Er brüllte auf, ein markerschütternder Schrei, und vielleicht, ganz vielleicht hätte ich Mitleid mit ihm haben können, hätte kein getrocknetes Blut an seiner Kleidung geklebt, vermutlich die Reste seiner letzten menschlichen Mahlzeit.
Cain kickte den Unterschenkel beiseite und löste ein Paar Handschellen von ihrem Gürtel.
Ich packte den Vampir, dessen schmerzverzerrtes Gesicht von dunklen Adern durchzogen war, und legte ihm die Fesseln an, die mit einer Silberlegierung versehen waren, um der Stärke von Kreaturen wie dieser standzuhalten. Anschließend schleifte ich ihn zu einem der am wenigsten ramponierten Schränke und lehnte ihn unsanft mit dem Rücken dagegen.
Wutentbrannt starrte er mich aus rot leuchtenden Augen an und versuchte aufzustehen, aber mit nur einem Bein und gefesselten Händen war das ziemlich unmöglich. Abgesehen davon steckte noch immer eine Kugel in seinem Magen, was bedeutete, dass die Wunde nicht ungehindert heilen konnte.
»Willst du oder soll ich?«, fragte Cain und trat an meine Seite. Ihr Gesicht war vom Blut des Vampirs gesprenkelt.

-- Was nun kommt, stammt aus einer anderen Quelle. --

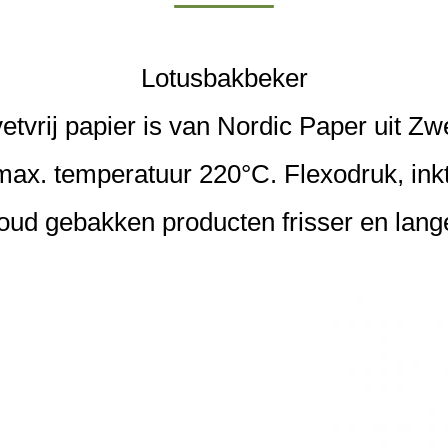
Lotusbakbeker
etvrij papier is van Nordic Paper uit Z
max. temperatuur 220°C. Flexodruk, inkt
oud gebakken producten frisser en lange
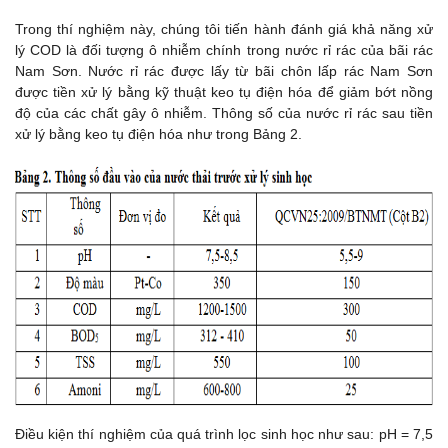
Trong thí nghiệm này, chúng tôi tiến hành đánh giá khả năng xử
lý COD là đối tượng ô nhiễm chính trong nước rỉ rác của bãi rác
Nam Sơn. Nước rỉ rác được lấy từ bãi chôn lấp rác Nam Sơn
được tiền xử lý bằng kỹ thuật keo tụ điện hóa để giảm bớt nồng
độ của các chất gây ô nhiễm. Thông số của nước rỉ rác sau tiền
xử lý bằng keo tụ điện hóa như trong Bảng 2.
Điều kiện thí nghiệm của quá trình lọc sinh học như sau: pH = 7,5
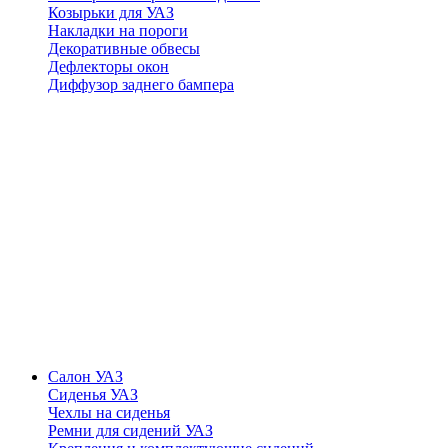
Козырьки для УАЗ
Накладки на пороги
Декоративные обвесы
Дефлекторы окон
Диффузор заднего бампера
Салон УАЗ
Сиденья УАЗ
Чехлы на сиденья
Ремни для сидений УАЗ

Ohne zu antworten, ging ich neben dem Vampir in die Hocke, bis ich mit ihm auf Augenhöhe war. Nun hatte ich einen ungehinderten Blick auf seine Fänge, deren Kürze meine Vermutung bestätigte, dass er vor nicht allzu langer Zeit verwandelt worden war. Ich vermutete vor fünf oder sechs Monaten.